As part of the University’s continuing cooperation with the Duncaster Retirement Community in Bloomfield, monthly lectures are offered on the Duncaster campus, 40 Loeffler Road in Bloomfield. Each lecture begins at 4:45 p.m.
Tues., Oct. 2; 4:45 p.m.
First of three Duncaster lectures. Series cost: $20; Fellows: no charge. Register online.
Richard Coffey, the Hartford Chorale’s music director, is offering a preview of an Oct. 18 performance of music by Bernstein, Barber, and Brahms (his Ein deutsche Requiem) by the Chorale and the Hartford Symphony Orchestra. The presentation will include information about the link among these three composers and the significance of combining their works, as they relate to a number of important historical and cultural anniversaries to be celebrated. The lecture also will feature some comparative listening to significant recordings and a “Q&A” opportunity.
Richard Coffey is music director of the Hartford Chorale, the region’s principal symphonic chorus, and is artistic director emeritus of CONCORA, the region’s first all-professional concert choir, which he founded in 1974 and directed for 40 years. With the Hartford Chorale, Coffey has conducted many of the major choral/orchestral works, often with the Hartford Symphony.
Coffey holds degrees in music from the University of North Carolina at Greensboro and the School of Sacred Music of New York’s Union Theological Seminary. He was awarded France’s “premier prix” in organ performance following studies with organist Marie-Claire Alain. In 1992, the Connecticut Chapter of the American Choral Directors Association named Coffey Choral Director of the Year. In 2007, he was awarded the Lifetime Achievement Award by the Greater New Britain Arts Alliance, and a Major Achievement Award by the Hartford Symphony Orchestra in recognition of outstanding and inspiring artistic leadership. Coffey is the 2009 recipient of the Alfred Nash Patterson Lifetime Achievement Award, presented annually by Choral Arts New England to individuals who have made exceptional contributions to choral singing and its culture within New England.
Tues., Nov. 6; 4:45 pm
Second of three Duncaster lectures. Series cost: $20; Fellows: no charge. Register online.
Although his most famous works were set along the Mississippi River of his childhood, Mark Twain composed those novels while living in the elegant literary community of Nook Farm, a neighborhood of Hartford, Conn. He lived halfway between Boston and New York, in a Hartford of industry, energy, and immigration, while celebrating the pre-Civil War south of his youth. This program explores the importance of Connecticut and Hartford to Twain’s life and work, including his famous neighbors, such as novelist Harriet Beecher Stowe, travel writer and journalist Charles Dudley Warner, Civil War hero and senator Joseph Hawley, and female suffrage campaigner Isabella Beecher Hook.

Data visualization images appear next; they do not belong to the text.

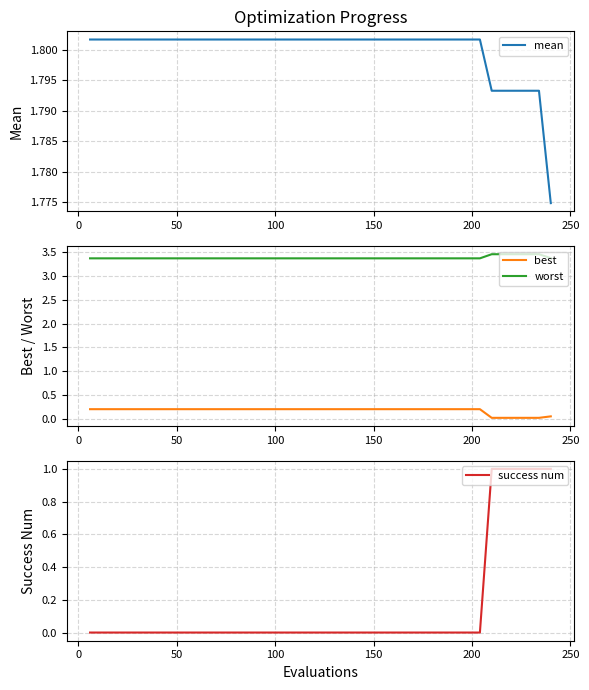

True or false: worst and best intersect in this chart.

False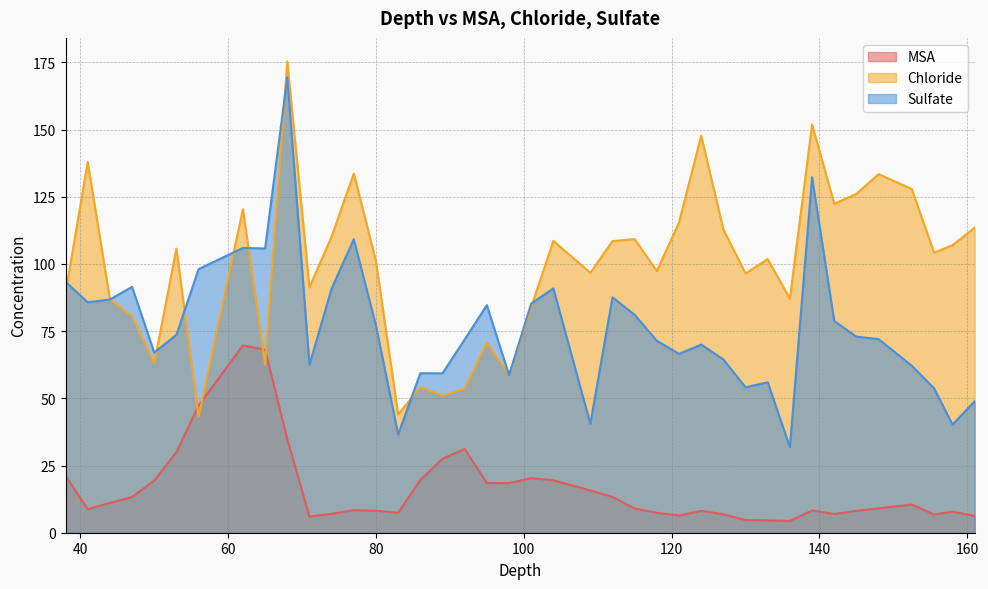

Which series ends up on top after the final intersection of Sulfate and Chloride?

Chloride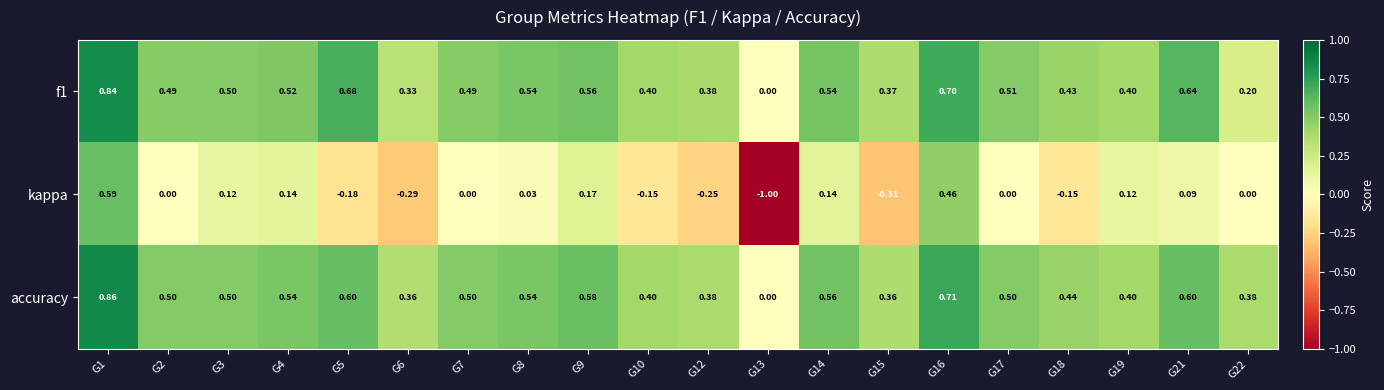

Which series has the widest spread of values?

kappa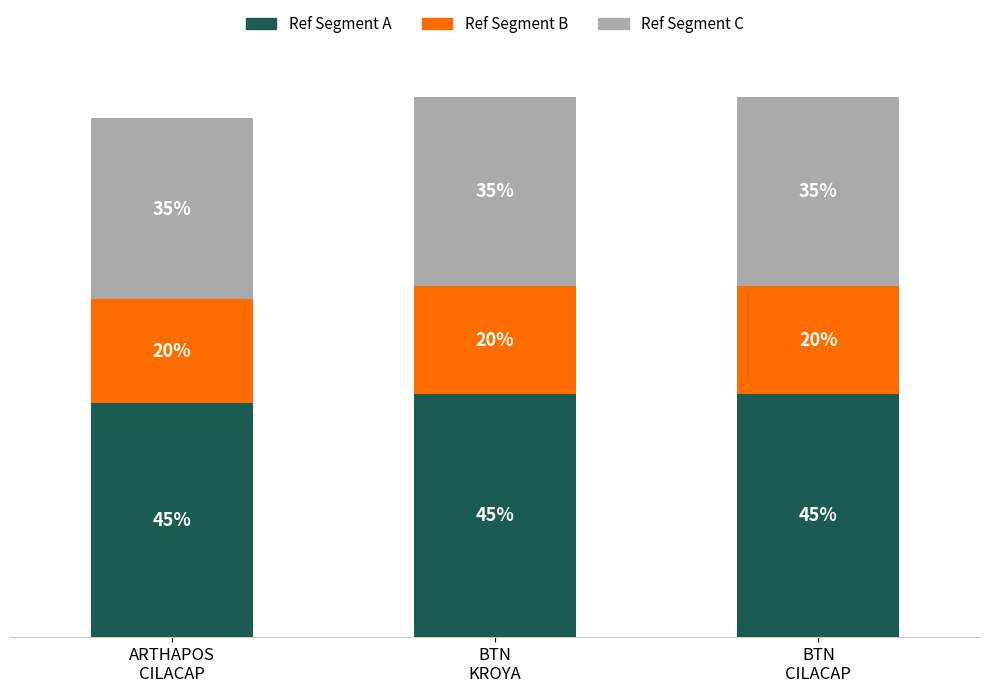

Does the chart contain stacked bars?

Yes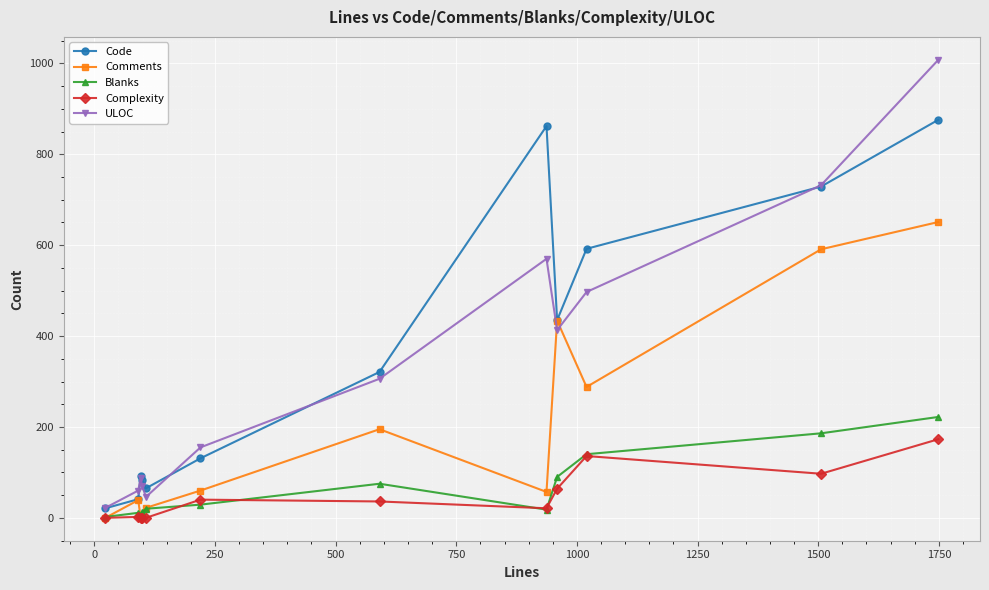

Which series has the largest range (max minus min)?

ULOC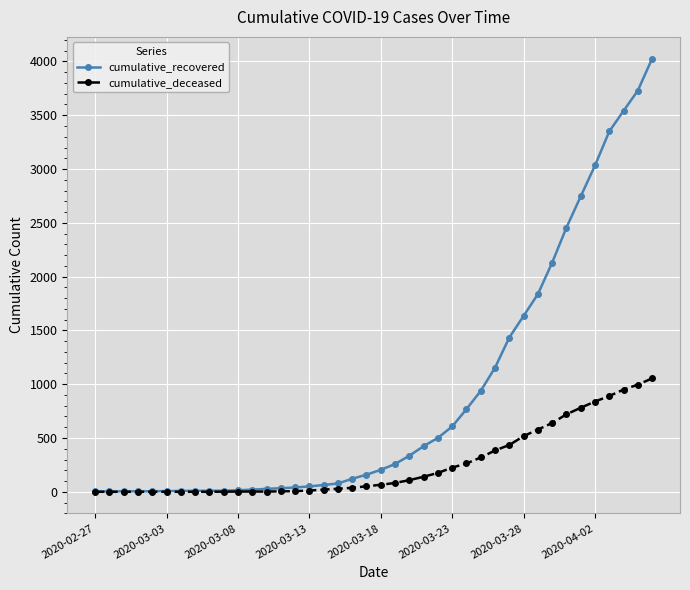

At how many categories does at least one series exceed 1342?

11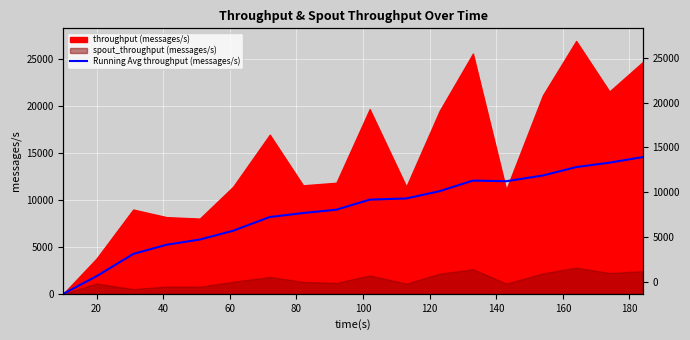

Does the chart display data point markers on the line(s)?

No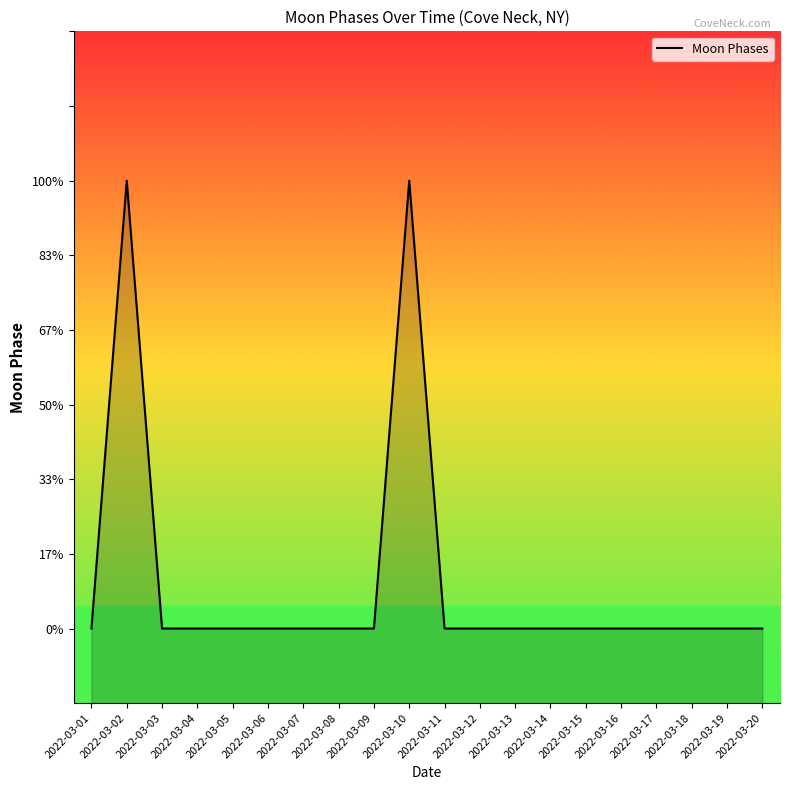

What is the maximum value shown in the chart?

3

James Joseph Golden is a Hartford, Conn., native. He studied divinity and history at the University of Edinburgh before completing his doctorate in modern history at the University of Oxford. He has been the director of education at the Mark Twain House and Museum since 2015, and has taught history at Trinity College, the University of Hartford, and Wesleyan University. His published work includes contributions to the English Historical Review and collections of essays published by Four Courts Press and Bloomsbury Academic.
Tues., Dec. 4; 4:45 pm
Last of three Duncaster lectures. Series cost: $20; Fellows: no charge.Register online.
This lecture will focus on research of the U.S. Exploring Expedition whose circumnavigation of the world from 1838–42 was the most ambitious voyage of ocean exploration in the United States during the 19th century, and whose voyage marked a new vision of American commercial and scientific expansion into the Pacific Ocean. The lecture will examine the expedition's work in the Antarctic, the Fiji Islands, and the Pacific Northwest.
Jason Smith is an assistant professor of history at Southern Connecticut State University. He received his PhD from Temple University and is the author of numerous journal articles in military, maritime, naval, and environmental history. In June of this year, he published his first book, To Master the Boundless Sea: The U.S. Navy, the Marine Environment, and the Cartography of Empire from the University of North Carolina Press.
Note: Tuition and fees are non-refundable.